When Tess gets bitten, The Last of Us does an amazing show of solidifying what is going to come next. Yes, time is fleeting because the infected are coming. But the show uses the time left to cement the kind of woman Tess is, how there is a wealth of years of built trust between her and Joel, and that she is a fighter no matter what. In turn, I felt sadness for Tess in the same way that I felt for Sarah in “When You’re Lost in the Darkness.” There was so much that Sarah could’ve done if she survived and the same holds true for Tess. But unlike Sarah, who was young and hadn’t experienced life in the way Tess had, Tess died with hope flourishing in her heart that Joel and Ellie would make this right. For her and for everyone that comes after.
Ellie’s Connection with Tess
Seeing Ellie and Tess interact with each other under the masterful hands of Ramsey and Torv was amazing to watch in “Infected.” Because if you’ve played the game or watched a playthrough, you know these characters. You also know that the time they spend together isn’t long. But even then, it mattered then and it matters now. Personally, I think that these versions of Ellie and Tess could’ve been sisters. They could’ve conquered this world together with Tess showing Ellie how to survive and keep moving one foot in front of the other. But it wasn’t meant to be and that hurts.
Either way, it was nice to see Ellie light up at receiving compliments from Tess for her bravery. Maybe Ellie reminded Tess of herself before the world went to shit. And you absolutely know that Ellie’s chest filled with pride that this badass woman who had survived inside and outside of the QZ thought of her as brave. Both actors did such a great job portraying two sides of the same coin that I couldn’t help but wonder how The Last of Us would be different if Joel was bit and Tess was the one on the journey to self-discovery and opening her heart up to love once more.

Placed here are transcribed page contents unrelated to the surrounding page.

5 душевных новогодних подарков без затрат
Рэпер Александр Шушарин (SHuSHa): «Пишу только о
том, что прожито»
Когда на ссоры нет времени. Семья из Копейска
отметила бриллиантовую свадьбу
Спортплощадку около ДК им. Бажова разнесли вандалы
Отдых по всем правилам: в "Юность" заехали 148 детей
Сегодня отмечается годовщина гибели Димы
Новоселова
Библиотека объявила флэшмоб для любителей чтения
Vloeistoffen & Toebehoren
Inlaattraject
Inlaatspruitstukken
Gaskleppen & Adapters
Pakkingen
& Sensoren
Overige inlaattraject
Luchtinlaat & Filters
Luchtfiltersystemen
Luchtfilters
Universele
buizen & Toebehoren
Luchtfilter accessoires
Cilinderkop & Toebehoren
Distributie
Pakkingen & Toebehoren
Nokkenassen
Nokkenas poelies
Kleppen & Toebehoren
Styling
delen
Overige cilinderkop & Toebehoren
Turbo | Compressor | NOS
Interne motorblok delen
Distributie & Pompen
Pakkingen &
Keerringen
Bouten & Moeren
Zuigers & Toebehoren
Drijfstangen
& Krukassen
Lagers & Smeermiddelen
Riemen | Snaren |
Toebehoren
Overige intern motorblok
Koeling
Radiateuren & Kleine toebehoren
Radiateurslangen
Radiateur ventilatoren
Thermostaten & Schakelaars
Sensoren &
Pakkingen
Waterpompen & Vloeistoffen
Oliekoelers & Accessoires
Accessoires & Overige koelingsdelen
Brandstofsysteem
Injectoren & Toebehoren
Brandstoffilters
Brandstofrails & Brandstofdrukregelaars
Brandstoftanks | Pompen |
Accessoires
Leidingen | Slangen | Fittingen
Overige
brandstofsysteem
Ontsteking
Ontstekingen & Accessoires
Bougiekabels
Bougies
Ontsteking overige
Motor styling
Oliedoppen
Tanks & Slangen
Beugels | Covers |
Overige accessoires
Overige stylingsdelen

Because as much as I love single dad journeys on my screen, I’d love to see more women conquer the apocalypse or the galaxy while connecting with a child that isn’t theirs by blood.
Someone write that, please. Or give recommendations for such stories.
When Tess is bitten and she asks Joel to take Ellie, Ellie fights back because she’s just formed a bond with someone who saw her for everything that she was and still accepted her. Yes, Tess was there for a job and they didn’t spend as much time together as we wanted. But the point stands that a bond was formed and Ellie wasn’t going to let Tess go without a fight. It makes it all the sadder when you realize that Tess and Joel had known each other for years and he was able to leave her there faster than Ellie was. And it’s because Ellie still has her heart open, despite the pain and loss that she’s experienced. Joel is closed off to all of that. But either way, Tess knew that he would get the job done. Because somewhere deep inside, he’s still the man that loved Sarah and that cared for Tess for years.
Tess banked on hope that Ellie and Joel would make it out of this. Together. And she was right.
The Last of Us airs new episodes Sundays on HBO.